■ **WHAT YOU ARE ASKED TO DO**
Reproduce the records below, swapping each "Recherche avancée" for "Recherche experte" and leaving everything else unchanged.

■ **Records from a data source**
^^^^

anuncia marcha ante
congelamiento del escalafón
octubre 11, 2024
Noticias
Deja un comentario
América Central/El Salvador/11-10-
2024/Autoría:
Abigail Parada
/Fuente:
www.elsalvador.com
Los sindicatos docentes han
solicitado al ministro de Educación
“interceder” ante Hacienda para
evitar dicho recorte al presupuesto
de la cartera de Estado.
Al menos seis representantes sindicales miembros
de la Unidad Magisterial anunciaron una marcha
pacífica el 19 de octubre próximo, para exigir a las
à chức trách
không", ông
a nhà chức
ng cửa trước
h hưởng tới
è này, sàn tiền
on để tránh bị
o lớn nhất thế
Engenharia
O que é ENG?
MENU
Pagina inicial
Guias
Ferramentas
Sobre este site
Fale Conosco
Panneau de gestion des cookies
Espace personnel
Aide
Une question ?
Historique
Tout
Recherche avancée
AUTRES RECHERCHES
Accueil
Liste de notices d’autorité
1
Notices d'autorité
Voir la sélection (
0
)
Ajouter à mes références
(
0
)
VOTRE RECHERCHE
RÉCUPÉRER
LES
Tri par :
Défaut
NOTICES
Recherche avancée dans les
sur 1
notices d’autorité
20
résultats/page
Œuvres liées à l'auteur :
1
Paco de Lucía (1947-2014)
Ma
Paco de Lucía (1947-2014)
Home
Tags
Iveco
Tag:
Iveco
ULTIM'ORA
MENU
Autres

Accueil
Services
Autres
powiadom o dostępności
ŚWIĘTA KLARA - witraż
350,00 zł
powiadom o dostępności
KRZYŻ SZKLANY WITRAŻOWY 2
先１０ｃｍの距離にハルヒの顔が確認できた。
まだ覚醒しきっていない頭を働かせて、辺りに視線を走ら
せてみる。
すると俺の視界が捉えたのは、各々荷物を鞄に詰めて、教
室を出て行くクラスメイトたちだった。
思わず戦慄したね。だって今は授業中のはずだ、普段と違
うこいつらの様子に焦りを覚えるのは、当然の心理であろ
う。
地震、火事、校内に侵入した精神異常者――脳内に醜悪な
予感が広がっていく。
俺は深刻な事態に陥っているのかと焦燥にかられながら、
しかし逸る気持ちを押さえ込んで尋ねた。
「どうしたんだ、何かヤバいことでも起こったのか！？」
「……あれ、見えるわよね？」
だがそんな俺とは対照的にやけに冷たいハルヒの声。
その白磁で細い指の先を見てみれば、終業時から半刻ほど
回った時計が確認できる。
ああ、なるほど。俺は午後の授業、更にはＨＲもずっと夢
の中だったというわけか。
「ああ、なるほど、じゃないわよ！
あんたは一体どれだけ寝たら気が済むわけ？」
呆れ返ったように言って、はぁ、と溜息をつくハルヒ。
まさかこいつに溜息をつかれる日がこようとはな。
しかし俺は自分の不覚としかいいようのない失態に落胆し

^^^^

■ **RESULT FOR THIS TASK**
anuncia marcha ante
congelamiento del escalafón
octubre 11, 2024
Noticias
Deja un comentario
América Central/El Salvador/11-10-
2024/Autoría:
Abigail Parada
/Fuente:
www.elsalvador.com
Los sindicatos docentes han
solicitado al ministro de Educación
“interceder” ante Hacienda para
evitar dicho recorte al presupuesto
de la cartera de Estado.
Al menos seis representantes sindicales miembros
de la Unidad Magisterial anunciaron una marcha
pacífica el 19 de octubre próximo, para exigir a las
à chức trách
không", ông
a nhà chức
ng cửa trước
h hưởng tới
è này, sàn tiền
on để tránh bị
o lớn nhất thế
Engenharia
O que é ENG?
MENU
Pagina inicial
Guias
Ferramentas
Sobre este site
Fale Conosco
Panneau de gestion des cookies
Espace personnel
Aide
Une question ?
Historique
Tout
Recherche experte
AUTRES RECHERCHES
Accueil
Liste de notices d’autorité
1
Notices d'autorité
Voir la sélection (
0
)
Ajouter à mes références
(
0
)
VOTRE RECHERCHE
RÉCUPÉRER
LES
Tri par :
Défaut
NOTICES
Recherche experte dans les
sur 1
notices d’autorité
20
résultats/page
Œuvres liées à l'auteur :
1
Paco de Lucía (1947-2014)
Ma
Paco de Lucía (1947-2014)
Home
Tags
Iveco
Tag:
Iveco
ULTIM'ORA
MENU
Autres

Accueil
Services
Autres
powiadom o dostępności
ŚWIĘTA KLARA - witraż
350,00 zł
powiadom o dostępności
KRZYŻ SZKLANY WITRAŻOWY 2
先１０ｃｍの距離にハルヒの顔が確認できた。
まだ覚醒しきっていない頭を働かせて、辺りに視線を走ら
せてみる。
すると俺の視界が捉えたのは、各々荷物を鞄に詰めて、教
室を出て行くクラスメイトたちだった。
思わず戦慄したね。だって今は授業中のはずだ、普段と違
うこいつらの様子に焦りを覚えるのは、当然の心理であろ
う。
地震、火事、校内に侵入した精神異常者――脳内に醜悪な
予感が広がっていく。
俺は深刻な事態に陥っているのかと焦燥にかられながら、
しかし逸る気持ちを押さえ込んで尋ねた。
「どうしたんだ、何かヤバいことでも起こったのか！？」
「……あれ、見えるわよね？」
だがそんな俺とは対照的にやけに冷たいハルヒの声。
その白磁で細い指の先を見てみれば、終業時から半刻ほど
回った時計が確認できる。
ああ、なるほど。俺は午後の授業、更にはＨＲもずっと夢
の中だったというわけか。
「ああ、なるほど、じゃないわよ！
あんたは一体どれだけ寝たら気が済むわけ？」
呆れ返ったように言って、はぁ、と溜息をつくハルヒ。
まさかこいつに溜息をつかれる日がこようとはな。
しかし俺は自分の不覚としかいいようのない失態に落胆し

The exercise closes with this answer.